1) Of course mammograms aren't going to increase the diagnosis of large tumors, since those are most often evident without the need for a mammogram.
2) How does early detection of ‘small’ tumors equate to “over-diagnosis”? You mean catching it before it becomes big and advanced is "over-diagnosis" and not preferable?
3) The study doesn't distinguish between mammography vs no mammography. It looks at the effects of a 10% increase in screening rate, and determines this increased screening catches an additional 16% of breast cancer - generally in its earlier stages. With those statistics, and given the other myriad co-variables, the bigger surprise would be if those numbers did show a definitive mortality benefit. Further, did catching the tumors at an earlier stage lead to more lumpectomies vs mastectomies? Less adjuvant chemo? etc. etc.
The bottom line is that outcomes analysis is a quasi-scientific field in its juvenile stages, often dependent upon the accuracy of large government-kept databases, and quite limited in its ‘predictive’ value (i.e. it's easier to make proclamations about what you think data show about what has already happened than it is to use that data to predict what will happen in the future if you alter practice patterns).
Despite all these limitations, these types of studies are increasingly determining what kind of care you'll receive, and whether or not it will be paid for.
Actually it is more insidious than that, they don't want to pay for treatments. Less screening ...less women need to be treated. Quite the war on women.
If cancer isn’t diagnosed until it’s too advanced to be worth treating, “the system” saves money.
Yes. This is the kind of thing Obamacare is MEANT to do, reduce access to healthcare, ironically while theoretically making it available to more people.
More expensive, less available, as we are finding out. As if that couldn’t have been predicted.
Look at the description. Sources say..... Studies lead author(s) from Seattle...... and a bunch of other “tells”
This is a preparatory government funded story in the making that will influence doctors and women to get less mammograms in the long run.

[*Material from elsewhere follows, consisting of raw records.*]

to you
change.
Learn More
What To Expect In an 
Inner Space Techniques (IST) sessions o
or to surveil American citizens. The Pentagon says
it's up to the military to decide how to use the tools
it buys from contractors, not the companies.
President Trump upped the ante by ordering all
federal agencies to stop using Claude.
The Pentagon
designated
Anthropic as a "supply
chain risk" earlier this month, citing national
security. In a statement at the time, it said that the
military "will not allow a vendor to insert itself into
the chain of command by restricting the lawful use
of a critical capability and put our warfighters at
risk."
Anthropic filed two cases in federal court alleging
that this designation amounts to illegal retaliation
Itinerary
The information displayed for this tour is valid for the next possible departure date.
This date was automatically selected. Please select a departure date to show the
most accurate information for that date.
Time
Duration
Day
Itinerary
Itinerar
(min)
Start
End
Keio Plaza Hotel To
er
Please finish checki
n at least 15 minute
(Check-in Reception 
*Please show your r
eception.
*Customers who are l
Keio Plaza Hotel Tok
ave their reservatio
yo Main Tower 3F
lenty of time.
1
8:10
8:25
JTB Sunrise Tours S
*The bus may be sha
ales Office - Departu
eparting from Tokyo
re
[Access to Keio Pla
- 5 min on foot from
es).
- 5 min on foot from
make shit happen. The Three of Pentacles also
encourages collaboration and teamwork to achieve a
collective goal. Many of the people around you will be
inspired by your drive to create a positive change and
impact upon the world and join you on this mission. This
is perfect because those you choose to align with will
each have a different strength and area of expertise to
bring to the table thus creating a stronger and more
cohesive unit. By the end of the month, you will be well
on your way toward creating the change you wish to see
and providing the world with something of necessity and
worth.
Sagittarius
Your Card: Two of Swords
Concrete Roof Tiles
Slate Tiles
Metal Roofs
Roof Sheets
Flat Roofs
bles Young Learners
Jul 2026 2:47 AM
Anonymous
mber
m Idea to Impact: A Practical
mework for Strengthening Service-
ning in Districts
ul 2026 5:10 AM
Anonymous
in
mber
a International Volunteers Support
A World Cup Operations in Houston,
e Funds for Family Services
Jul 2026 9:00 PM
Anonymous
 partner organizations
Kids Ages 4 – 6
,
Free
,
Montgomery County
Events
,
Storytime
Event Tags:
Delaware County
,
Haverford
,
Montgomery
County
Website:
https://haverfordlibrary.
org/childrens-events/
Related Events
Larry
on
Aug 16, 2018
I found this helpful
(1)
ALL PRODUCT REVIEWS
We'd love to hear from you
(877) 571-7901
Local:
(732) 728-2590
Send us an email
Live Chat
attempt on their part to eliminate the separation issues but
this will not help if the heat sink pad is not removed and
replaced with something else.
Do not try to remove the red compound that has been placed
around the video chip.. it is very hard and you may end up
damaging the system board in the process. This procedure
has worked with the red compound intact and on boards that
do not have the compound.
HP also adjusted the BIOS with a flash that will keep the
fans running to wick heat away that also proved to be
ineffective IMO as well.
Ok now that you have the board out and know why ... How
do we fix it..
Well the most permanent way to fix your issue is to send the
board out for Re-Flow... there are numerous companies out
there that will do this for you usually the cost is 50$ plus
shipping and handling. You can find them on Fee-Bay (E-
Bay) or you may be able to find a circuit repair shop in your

Less mammograms, lest cost for ObamaCare.
The big “tell” is the phrase (paraphrased here)...”while research thus far indicates mammograms MAY not reduce breast cancer, the data are ‘noisy’ and MORE STUDY IS NEEDED.”
I’ve worked in government funded research, this is classic:
1. Get some starter funding and a sponsor wish list for the outcome,
2. Do your study, adjust as necessary for the outcome,
3. Publish the conclusions all over willing MSM and caution more money is needed to fully assure the desired result.
Academic whoring at its worst.
Well, yes. Look at PP who is all for the women, supposedly - primarily their health, right?
They do not own or operate one mammogram machine.
"..."However, our findings are quite tentative for mortality because the data are very noisy," he added. "We feel that our study raises important questions about the benefits of mammography screening, but it certainly does not answer them."
More research is needed, he said.
The researchers also warn in their paper that their findings may be limited by so-called ecological bias, which can occur when assumptions are made about individuals from data of a large group.
Uh-huh. Noisy data. They don't know key things about the population. What a stinking piece of garbage. I wonder who paid for that study.
Finding it early is not changing the mortality.